### Source excerpt
+++++

[plt-scheme] Re: When does eqv? differ from eq? , from equal?

From: Alan Watson (alan at alan-watson.org)
Date: Tue Oct 7 14:13:24 EDT 2008

> Fundamental?  No, eqv? is basically eq? with a tweak for numbers.  It
> does not perform extensional comparisons on any other immutable data
> structures such as immutable lists, immutable strings, uninterned
> symbols, or all kinds of other things that can only be distinguished
> by eq? or eqv?.

Standard Scheme does not have real immutable lists, real immutable  
strings, or uninterned symbols. (If it did, I would agree that eqv?  
should compare them extensionally.)

When I say that eq? is not the fundamental identity predicate, I do  
not mean to say that you cannot write eqv? in terms of eq? and the  
rest of Scheme. I mean to say that if you want a predicate that tells  
you if two data structures are "fundamentally identical", you should  
use eqv? not eq?. By "fundamentally identical", I mean  
"indistinguishable except possibly by using eq? because the only  
differences detected by eq? but not eqv? are accidents of the  
implementation".

+++++

### Set task 1
Copy the rows below verbatim, starting at the line that contains "The height and width of the screenshot is (640, 480)." and ending at the line that contains "Question: Among these objects, which one is farthest", with both of those lines included.

### Data excerpts
+++++

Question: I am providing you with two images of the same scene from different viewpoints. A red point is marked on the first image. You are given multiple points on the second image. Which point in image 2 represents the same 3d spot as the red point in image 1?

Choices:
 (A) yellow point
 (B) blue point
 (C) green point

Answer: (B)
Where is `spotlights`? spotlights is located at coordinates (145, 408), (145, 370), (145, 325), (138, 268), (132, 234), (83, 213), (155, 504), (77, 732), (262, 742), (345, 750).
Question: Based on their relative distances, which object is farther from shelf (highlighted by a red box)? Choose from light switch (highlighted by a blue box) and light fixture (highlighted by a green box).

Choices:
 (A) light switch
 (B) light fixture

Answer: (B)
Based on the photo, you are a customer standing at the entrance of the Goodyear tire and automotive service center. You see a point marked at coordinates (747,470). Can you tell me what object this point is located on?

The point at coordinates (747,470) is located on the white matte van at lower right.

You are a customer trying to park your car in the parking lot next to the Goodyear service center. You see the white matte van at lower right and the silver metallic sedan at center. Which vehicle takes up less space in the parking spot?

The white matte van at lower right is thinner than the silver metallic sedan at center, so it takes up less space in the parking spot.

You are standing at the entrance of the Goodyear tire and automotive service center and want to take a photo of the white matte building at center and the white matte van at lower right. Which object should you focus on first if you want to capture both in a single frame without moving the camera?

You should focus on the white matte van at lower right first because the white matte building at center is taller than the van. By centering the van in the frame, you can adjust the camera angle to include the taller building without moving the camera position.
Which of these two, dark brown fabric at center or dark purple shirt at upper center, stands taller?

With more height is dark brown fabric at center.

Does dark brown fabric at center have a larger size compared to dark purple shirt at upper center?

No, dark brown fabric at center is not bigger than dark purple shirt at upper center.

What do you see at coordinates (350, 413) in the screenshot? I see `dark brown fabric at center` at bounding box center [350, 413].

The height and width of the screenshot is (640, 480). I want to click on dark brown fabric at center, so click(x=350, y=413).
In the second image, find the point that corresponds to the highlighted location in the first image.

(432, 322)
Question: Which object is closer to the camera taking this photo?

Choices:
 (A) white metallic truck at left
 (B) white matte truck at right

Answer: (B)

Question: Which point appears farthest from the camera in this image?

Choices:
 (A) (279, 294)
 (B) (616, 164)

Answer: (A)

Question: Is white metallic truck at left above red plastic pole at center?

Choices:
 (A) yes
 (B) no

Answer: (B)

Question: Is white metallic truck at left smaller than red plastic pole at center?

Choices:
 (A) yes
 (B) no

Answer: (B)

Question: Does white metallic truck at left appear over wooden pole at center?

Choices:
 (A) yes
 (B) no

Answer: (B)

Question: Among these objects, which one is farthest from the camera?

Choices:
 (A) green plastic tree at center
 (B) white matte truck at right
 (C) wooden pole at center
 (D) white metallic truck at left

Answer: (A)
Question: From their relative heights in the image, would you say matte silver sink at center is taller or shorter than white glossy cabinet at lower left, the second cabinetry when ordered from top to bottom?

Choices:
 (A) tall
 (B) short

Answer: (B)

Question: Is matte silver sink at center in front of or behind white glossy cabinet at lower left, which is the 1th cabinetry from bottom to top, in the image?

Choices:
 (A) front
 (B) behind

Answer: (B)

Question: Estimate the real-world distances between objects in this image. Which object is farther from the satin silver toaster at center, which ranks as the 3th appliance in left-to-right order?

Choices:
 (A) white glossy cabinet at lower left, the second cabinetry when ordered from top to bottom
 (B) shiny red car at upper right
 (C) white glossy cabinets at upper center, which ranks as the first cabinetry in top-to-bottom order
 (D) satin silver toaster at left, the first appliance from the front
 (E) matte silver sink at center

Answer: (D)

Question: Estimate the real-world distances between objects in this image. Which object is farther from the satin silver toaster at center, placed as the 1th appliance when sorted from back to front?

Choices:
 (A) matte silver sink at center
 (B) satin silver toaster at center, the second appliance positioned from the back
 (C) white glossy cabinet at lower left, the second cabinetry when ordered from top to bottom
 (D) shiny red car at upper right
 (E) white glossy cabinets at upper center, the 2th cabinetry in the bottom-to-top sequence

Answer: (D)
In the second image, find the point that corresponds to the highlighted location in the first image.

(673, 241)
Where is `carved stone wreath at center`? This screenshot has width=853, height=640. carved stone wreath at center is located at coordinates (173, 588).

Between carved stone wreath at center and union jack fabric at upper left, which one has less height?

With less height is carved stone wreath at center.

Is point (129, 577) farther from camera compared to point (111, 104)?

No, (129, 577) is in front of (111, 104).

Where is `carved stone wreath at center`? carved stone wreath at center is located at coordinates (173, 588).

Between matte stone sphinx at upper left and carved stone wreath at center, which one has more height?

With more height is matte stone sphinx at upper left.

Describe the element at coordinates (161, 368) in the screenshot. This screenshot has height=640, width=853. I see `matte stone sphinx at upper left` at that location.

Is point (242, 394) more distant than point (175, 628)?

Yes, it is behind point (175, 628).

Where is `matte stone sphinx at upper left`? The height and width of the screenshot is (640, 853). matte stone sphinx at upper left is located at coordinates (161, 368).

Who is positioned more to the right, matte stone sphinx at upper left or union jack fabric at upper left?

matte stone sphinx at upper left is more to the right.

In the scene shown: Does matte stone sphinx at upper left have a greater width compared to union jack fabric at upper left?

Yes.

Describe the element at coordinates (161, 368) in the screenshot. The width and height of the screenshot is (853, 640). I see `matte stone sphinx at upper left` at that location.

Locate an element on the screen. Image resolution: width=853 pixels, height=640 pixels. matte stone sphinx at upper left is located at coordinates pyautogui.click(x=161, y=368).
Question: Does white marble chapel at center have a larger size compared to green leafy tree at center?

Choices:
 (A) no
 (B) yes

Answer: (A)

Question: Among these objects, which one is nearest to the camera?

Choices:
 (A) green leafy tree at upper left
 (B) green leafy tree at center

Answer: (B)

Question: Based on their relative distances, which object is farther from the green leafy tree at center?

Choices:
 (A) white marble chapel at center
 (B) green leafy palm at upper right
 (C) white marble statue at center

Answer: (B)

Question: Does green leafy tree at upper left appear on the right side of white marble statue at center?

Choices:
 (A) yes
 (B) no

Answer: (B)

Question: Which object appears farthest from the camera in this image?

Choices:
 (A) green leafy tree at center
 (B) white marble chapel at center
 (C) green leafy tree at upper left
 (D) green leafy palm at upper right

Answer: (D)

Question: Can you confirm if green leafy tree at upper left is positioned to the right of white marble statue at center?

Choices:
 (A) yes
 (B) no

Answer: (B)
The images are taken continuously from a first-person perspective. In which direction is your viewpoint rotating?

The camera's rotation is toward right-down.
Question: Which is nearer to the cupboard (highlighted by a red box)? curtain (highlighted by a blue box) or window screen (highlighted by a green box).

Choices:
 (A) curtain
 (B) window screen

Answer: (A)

+++++

### Set task 2
In the post about eqv? and eq?, which three things does it say standard Scheme does not have?

### Written reply 1
The height and width of the screenshot is (640, 480). I want to click on dark brown fabric at center, so click(x=350, y=413).
In the second image, find the point that corresponds to the highlighted location in the first image.

(432, 322)
Question: Which object is closer to the camera taking this photo?

Choices:
 (A) white metallic truck at left
 (B) white matte truck at right

Answer: (B)

Question: Which point appears farthest from the camera in this image?

Choices:
 (A) (279, 294)
 (B) (616, 164)

Answer: (A)

Question: Is white metallic truck at left above red plastic pole at center?

Choices:
 (A) yes
 (B) no

Answer: (B)

Question: Is white metallic truck at left smaller than red plastic pole at center?

Choices:
 (A) yes
 (B) no

Answer: (B)

Question: Does white metallic truck at left appear over wooden pole at center?

Choices:
 (A) yes
 (B) no

Answer: (B)

Question: Among these objects, which one is farthest from the camera?

### Written reply 2
Real immutable lists, real immutable strings, and uninterned symbols.